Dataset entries
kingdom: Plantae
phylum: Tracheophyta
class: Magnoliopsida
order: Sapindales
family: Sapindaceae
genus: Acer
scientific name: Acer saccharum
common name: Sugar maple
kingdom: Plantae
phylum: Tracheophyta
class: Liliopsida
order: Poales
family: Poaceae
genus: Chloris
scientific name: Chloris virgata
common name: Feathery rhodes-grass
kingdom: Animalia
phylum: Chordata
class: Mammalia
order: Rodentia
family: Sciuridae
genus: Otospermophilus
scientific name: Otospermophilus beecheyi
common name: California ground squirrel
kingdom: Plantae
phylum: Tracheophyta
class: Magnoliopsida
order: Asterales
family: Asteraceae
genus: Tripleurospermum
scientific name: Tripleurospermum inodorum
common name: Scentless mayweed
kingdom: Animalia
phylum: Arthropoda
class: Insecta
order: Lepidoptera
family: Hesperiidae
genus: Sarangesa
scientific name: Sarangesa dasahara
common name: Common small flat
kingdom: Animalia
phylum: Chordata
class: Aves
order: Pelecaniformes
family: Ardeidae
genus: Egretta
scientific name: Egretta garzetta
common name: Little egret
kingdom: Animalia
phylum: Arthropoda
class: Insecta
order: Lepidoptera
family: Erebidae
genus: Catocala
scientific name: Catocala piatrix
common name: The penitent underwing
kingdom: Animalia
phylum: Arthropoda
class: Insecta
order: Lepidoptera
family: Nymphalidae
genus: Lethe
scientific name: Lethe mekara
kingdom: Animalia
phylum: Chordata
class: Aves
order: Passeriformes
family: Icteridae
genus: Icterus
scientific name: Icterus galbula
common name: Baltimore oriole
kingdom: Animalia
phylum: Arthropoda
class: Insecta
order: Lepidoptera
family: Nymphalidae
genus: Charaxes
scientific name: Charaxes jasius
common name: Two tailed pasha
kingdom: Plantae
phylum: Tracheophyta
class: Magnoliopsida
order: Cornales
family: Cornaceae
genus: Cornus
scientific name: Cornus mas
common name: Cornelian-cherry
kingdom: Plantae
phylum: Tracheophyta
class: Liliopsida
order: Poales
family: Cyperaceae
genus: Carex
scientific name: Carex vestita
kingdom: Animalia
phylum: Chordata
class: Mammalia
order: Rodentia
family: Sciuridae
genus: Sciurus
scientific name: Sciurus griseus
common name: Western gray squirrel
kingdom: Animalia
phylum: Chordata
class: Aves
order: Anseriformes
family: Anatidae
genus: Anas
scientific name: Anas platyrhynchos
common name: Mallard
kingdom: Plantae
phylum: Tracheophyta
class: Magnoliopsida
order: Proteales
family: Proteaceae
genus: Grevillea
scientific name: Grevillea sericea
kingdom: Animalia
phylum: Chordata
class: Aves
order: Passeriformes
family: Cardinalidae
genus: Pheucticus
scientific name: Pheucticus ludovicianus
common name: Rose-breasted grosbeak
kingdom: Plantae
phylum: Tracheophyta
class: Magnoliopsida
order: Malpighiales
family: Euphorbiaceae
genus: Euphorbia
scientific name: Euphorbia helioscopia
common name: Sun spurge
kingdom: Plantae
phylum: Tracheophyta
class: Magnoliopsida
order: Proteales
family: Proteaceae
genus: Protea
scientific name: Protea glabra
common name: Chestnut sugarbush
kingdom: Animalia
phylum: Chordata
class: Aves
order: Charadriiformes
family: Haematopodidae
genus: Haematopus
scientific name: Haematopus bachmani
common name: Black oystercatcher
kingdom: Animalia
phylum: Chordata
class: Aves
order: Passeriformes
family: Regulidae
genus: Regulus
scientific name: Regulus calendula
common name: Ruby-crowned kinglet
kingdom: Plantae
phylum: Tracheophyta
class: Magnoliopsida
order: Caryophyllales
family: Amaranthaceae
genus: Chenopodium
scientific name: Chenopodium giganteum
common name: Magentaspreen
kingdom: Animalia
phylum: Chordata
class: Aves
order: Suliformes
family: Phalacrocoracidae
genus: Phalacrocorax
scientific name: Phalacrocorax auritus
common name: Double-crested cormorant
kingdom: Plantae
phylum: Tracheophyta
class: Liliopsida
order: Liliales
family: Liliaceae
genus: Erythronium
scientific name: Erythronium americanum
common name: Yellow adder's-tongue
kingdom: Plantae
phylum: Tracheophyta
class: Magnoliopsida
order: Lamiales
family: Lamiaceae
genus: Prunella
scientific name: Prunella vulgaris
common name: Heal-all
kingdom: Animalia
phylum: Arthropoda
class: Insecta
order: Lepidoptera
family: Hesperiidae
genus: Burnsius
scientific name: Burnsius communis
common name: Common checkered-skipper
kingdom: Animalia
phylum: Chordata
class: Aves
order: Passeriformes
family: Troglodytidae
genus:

STATED EXERCISE:
Put everything from the start of the rows down through the line containing "scientific name: Tripleurospermum inodorum" into a Markdown table with the columns No. and Line, skipping any blank lines.

TASK OUTPUT:
| No. | Line |
|---|---|
| 1 | kingdom: Plantae |
| 2 | phylum: Tracheophyta |
| 3 | class: Magnoliopsida |
| 4 | order: Sapindales |
| 5 | family: Sapindaceae |
| 6 | genus: Acer |
| 7 | scientific name: Acer saccharum |
| 8 | common name: Sugar maple |
| 9 | kingdom: Plantae |
| 10 | phylum: Tracheophyta |
| 11 | class: Liliopsida |
| 12 | order: Poales |
| 13 | family: Poaceae |
| 14 | genus: Chloris |
| 15 | scientific name: Chloris virgata |
| 16 | common name: Feathery rhodes-grass |
| 17 | kingdom: Animalia |
| 18 | phylum: Chordata |
| 19 | class: Mammalia |
| 20 | order: Rodentia |
| 21 | family: Sciuridae |
| 22 | genus: Otospermophilus |
| 23 | scientific name: Otospermophilus beecheyi |
| 24 | common name: California ground squirrel |
| 25 | kingdom: Plantae |
| 26 | phylum: Tracheophyta |
| 27 | class: Magnoliopsida |
| 28 | order: Asterales |
| 29 | family: Asteraceae |
| 30 | genus: Tripleurospermum |
| 31 | scientific name: Tripleurospermum inodorum |